Your instructions:
Pull out every line of the records below that contains the string "chart", matching case.
──────── Data under study
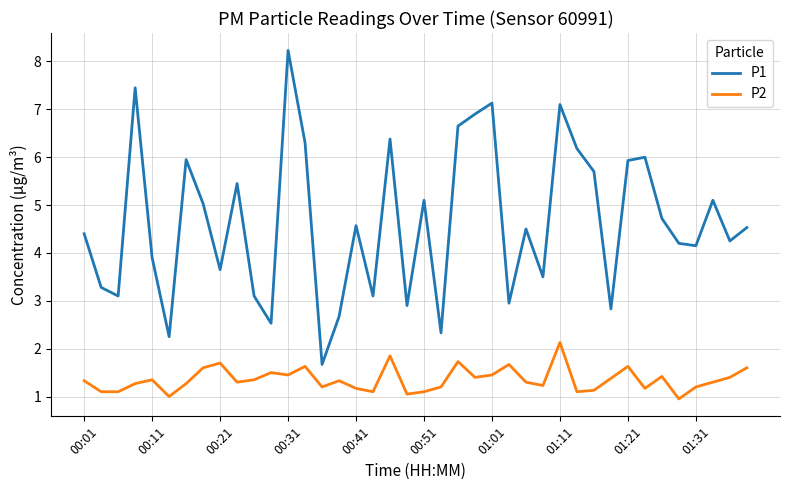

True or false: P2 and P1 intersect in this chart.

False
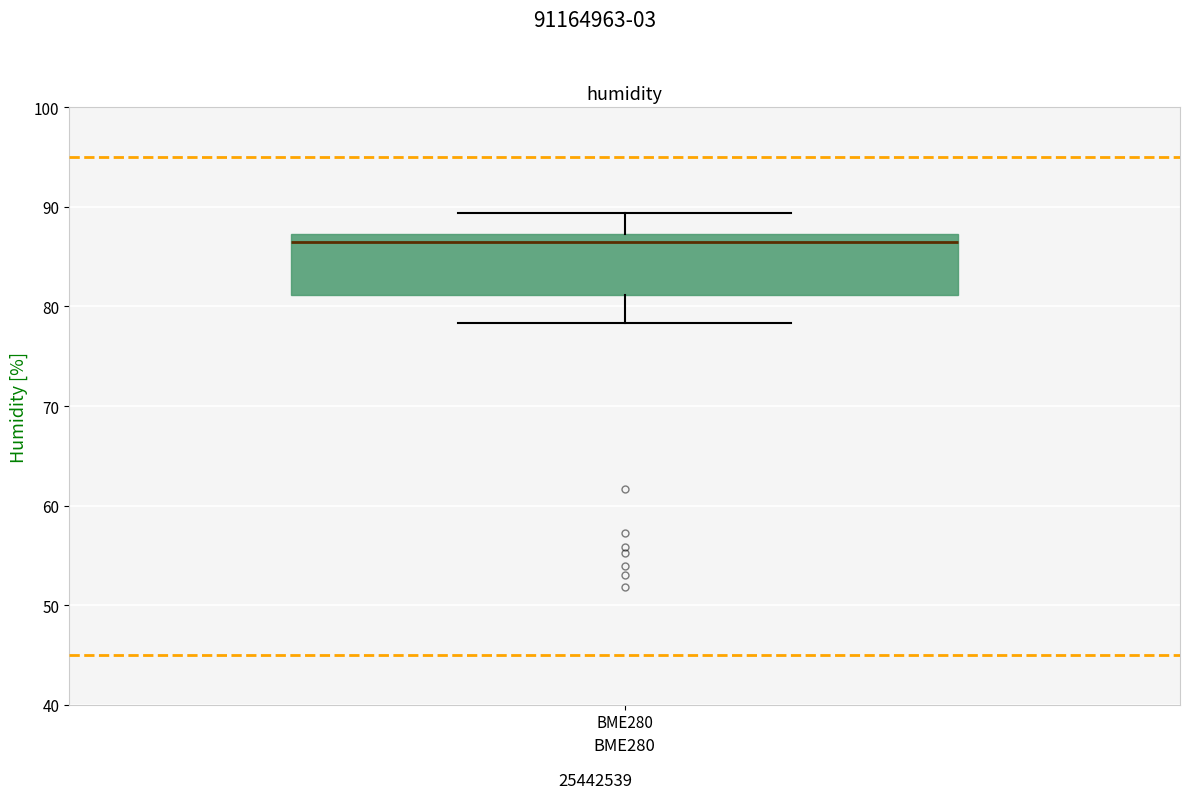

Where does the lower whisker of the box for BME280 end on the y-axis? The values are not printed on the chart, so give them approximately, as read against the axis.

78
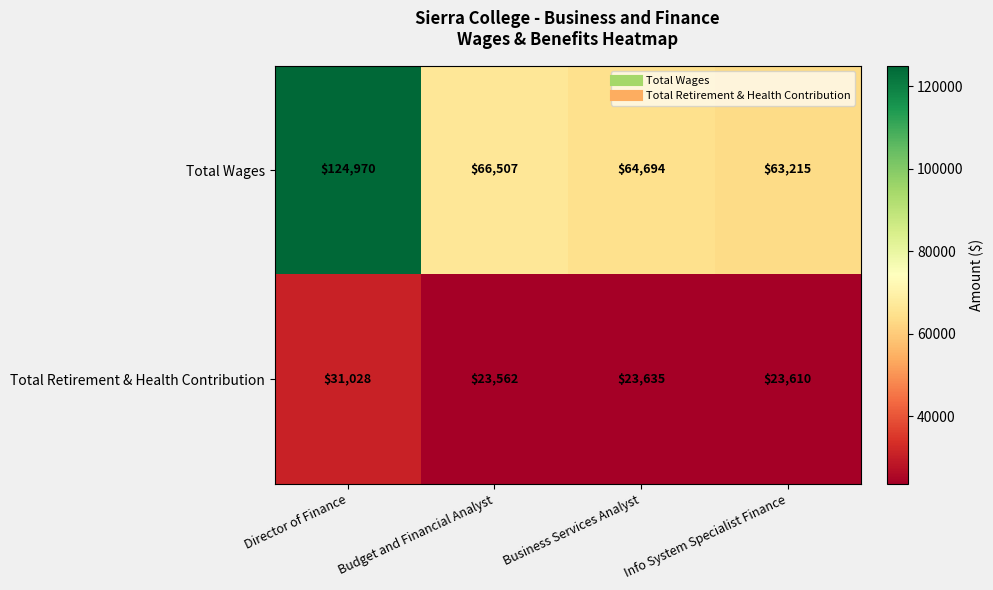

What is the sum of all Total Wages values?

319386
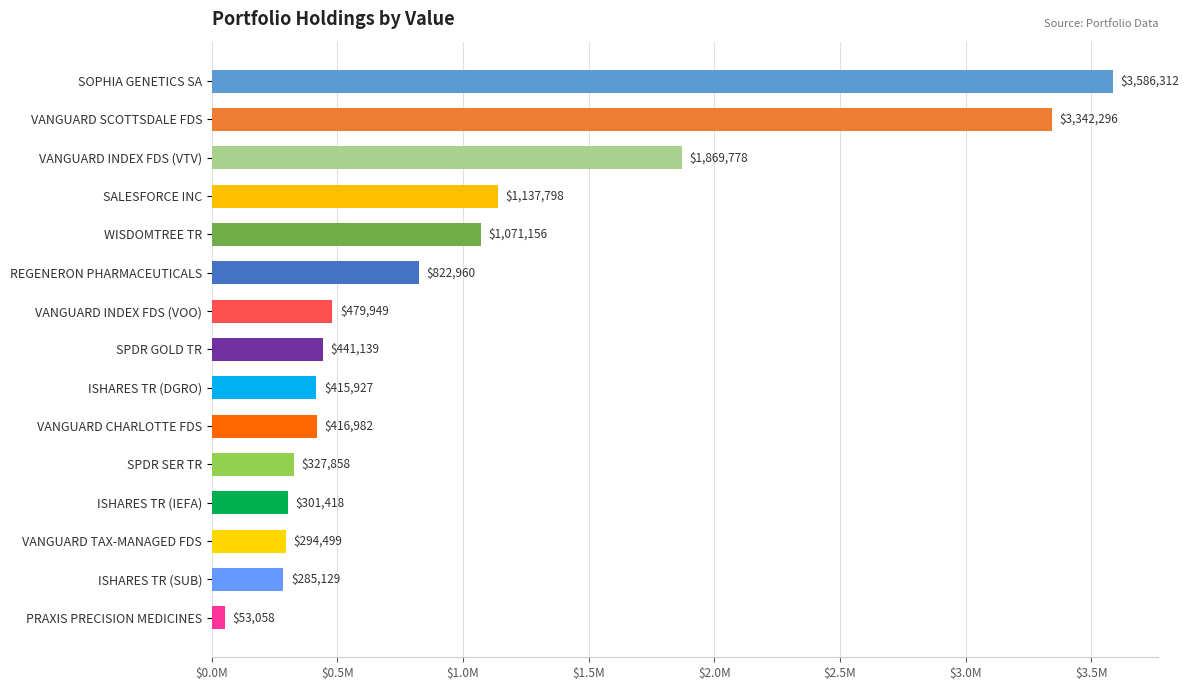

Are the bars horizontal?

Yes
────────────────
──────── Data under study
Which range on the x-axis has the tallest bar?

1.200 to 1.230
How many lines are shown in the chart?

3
────────────────
Written answer:
True or false: P2 and P1 intersect in this chart.
Where does the lower whisker of the box for BME280 end on the y-axis? The values are not printed on the chart, so give them approximately, as read against the axis.
How many lines are shown in the chart?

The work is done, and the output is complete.